それもそのはずだ。滑り出しから一気に5ゲームを連取した。「アグレッシブないいプレーができていた」。左手首を2カ月前に骨折したという相手の安定しないプレーにも助けられたが、無理な力が抜け、球の勢いが増した。ただ、そこからが続かない。4ゲームを奪われたが、最後は何とか突き放した。

第2セットの中盤以降、「アグレッシブさが持続できなかった。ショットの感覚は100%じゃない。それに1年ぶりで80点以上というのは無理」。改良中のサーブも、途中から不安定になり、足を引っ張った。「1年ぶりにふさわしい」と、錦織らしい言葉で振り返ったが、21歳と若手の有望株と、ある程度のプレーをこなせたことは大きい。

とにかく、今は「できるだけ試合に勝って、試合数をこなしたい。そこは頑張りたい」。また、今年の目標は「特にない。とにかく試合を重ねていきたい」と、多くの試合をこなすことで、実戦の感覚を取り戻したい。

錦織は昨年8月の全米を最後に、右ひじのけがでツアーを離脱。同年10月には内視鏡手術を国内で受け、そのまま今年の3月まで国内でリハビリとトレーニングを続けた。3月に復帰予定も、新型コロナウイルスの感染拡大で、世界ツアーが中断した。

同ツアーが再開後、全米前哨戦での復帰を予定していたが、8月16日に新型コロナウイルスに感染したことが判明。全米前哨戦の欠場を決めた。同月26日に、3度目の検査で陰性となったが、31日に開幕した全米は、準備不足もあり欠場していた。
###
> [設問]
1) 抜粋文に基づき、次の問いに答えよ。
(a) 錦織は滑り出しから一気に何ゲームを連取したか。
(b) 錦織が内視鏡手術を受けたのはいつか。
(c) 錦織の新型コロナウイルス感染が判明したのは何月何日か。
2) 抜粋文のうち「第2セットの中盤以降、「アグ」から「大で、世界ツアーが中断した。」までを、一字一句変えずに出力せよ。

> [提供データ]
###
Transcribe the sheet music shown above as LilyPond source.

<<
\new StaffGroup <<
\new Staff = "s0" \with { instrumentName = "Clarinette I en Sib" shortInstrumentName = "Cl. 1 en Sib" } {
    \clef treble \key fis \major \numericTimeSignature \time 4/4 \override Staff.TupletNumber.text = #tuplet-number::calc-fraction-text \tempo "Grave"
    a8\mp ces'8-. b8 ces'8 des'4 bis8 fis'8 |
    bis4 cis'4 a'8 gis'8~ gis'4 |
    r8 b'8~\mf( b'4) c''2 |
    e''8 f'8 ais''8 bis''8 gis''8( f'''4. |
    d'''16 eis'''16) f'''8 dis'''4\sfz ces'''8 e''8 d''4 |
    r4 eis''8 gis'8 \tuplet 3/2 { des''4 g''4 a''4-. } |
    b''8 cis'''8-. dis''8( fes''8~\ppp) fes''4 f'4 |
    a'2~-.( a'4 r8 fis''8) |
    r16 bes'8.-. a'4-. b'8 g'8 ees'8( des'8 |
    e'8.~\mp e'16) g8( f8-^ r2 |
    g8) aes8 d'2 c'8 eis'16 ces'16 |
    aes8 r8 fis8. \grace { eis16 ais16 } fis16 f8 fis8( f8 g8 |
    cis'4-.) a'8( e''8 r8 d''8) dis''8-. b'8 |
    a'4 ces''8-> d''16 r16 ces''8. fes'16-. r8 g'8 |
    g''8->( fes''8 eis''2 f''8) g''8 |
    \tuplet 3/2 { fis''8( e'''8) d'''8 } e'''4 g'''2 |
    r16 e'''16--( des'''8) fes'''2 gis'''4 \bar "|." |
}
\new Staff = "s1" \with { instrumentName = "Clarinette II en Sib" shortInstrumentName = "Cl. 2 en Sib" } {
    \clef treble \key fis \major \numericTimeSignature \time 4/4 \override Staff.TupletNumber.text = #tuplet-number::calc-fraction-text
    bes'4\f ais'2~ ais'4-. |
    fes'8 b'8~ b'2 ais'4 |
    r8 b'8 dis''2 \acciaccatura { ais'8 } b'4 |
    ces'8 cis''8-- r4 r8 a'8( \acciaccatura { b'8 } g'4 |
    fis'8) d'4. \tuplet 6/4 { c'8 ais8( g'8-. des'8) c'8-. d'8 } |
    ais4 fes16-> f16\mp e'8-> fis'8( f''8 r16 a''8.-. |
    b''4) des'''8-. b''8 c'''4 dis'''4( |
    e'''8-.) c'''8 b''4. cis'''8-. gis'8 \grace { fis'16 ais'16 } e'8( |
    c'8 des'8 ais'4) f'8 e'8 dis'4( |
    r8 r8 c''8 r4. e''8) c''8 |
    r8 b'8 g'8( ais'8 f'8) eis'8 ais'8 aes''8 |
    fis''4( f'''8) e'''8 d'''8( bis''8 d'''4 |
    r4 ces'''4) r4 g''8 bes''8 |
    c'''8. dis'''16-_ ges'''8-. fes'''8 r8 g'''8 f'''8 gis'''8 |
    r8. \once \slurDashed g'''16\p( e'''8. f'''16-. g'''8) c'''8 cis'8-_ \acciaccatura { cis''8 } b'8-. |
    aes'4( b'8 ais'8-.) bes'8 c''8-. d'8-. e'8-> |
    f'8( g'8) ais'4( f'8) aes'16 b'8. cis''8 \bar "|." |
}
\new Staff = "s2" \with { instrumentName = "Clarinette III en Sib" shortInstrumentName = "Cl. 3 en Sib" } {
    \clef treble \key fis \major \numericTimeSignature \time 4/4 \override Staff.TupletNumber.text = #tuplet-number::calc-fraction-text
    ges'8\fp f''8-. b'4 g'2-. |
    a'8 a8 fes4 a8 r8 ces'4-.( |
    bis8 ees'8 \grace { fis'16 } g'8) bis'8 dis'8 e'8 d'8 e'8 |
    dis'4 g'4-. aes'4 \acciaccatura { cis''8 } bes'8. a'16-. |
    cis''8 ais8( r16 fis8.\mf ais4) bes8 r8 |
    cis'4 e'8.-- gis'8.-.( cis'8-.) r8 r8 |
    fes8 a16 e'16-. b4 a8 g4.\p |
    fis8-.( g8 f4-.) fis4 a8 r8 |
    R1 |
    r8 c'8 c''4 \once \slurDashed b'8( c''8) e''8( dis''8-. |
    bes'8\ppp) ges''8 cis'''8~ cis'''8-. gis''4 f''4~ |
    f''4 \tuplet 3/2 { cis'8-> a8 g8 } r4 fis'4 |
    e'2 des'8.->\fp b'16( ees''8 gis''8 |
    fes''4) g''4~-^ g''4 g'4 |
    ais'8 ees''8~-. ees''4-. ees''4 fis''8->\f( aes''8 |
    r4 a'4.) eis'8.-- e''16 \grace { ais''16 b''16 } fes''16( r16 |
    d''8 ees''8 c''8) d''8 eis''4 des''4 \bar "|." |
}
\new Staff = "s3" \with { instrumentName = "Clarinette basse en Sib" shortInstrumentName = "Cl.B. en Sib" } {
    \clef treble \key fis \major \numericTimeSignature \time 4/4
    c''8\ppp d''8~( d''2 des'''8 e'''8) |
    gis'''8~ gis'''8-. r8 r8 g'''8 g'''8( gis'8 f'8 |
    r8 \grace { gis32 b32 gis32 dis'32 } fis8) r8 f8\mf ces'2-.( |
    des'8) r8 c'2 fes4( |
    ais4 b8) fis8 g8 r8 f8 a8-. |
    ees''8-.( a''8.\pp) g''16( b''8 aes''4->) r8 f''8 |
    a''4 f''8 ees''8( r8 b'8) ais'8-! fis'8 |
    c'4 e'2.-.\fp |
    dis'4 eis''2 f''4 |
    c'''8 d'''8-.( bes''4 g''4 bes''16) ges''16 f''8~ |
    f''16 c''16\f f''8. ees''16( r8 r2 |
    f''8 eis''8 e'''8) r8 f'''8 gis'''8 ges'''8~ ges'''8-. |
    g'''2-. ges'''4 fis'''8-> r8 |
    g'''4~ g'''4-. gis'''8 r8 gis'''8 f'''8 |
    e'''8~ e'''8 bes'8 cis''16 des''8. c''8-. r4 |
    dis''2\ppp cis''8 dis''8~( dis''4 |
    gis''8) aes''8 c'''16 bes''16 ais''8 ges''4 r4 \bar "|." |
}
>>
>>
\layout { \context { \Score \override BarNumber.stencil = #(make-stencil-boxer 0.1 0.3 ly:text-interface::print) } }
###
> [解答]
1)
(a) 5ゲーム
(b) 昨年10月
(c) 8月16日

2)
第2セットの中盤以降、「アグレッシブさが持続できなかった。ショットの感覚は100%じゃない。それに1年ぶりで80点以上というのは無理」。改良中のサーブも、途中から不安定になり、足を引っ張った。「1年ぶりにふさわしい」と、錦織らしい言葉で振り返ったが、21歳と若手の有望株と、ある程度のプレーをこなせたことは大きい。

とにかく、今は「できるだけ試合に勝って、試合数をこなしたい。そこは頑張りたい」。また、今年の目標は「特にない。とにかく試合を重ねていきたい」と、多くの試合をこなすことで、実戦の感覚を取り戻したい。

錦織は昨年8月の全米を最後に、右ひじのけがでツアーを離脱。同年10月には内視鏡手術を国内で受け、そのまま今年の3月まで国内でリハビリとトレーニングを続けた。3月に復帰予定も、新型コロナウイルスの感染拡大で、世界ツアーが中断した。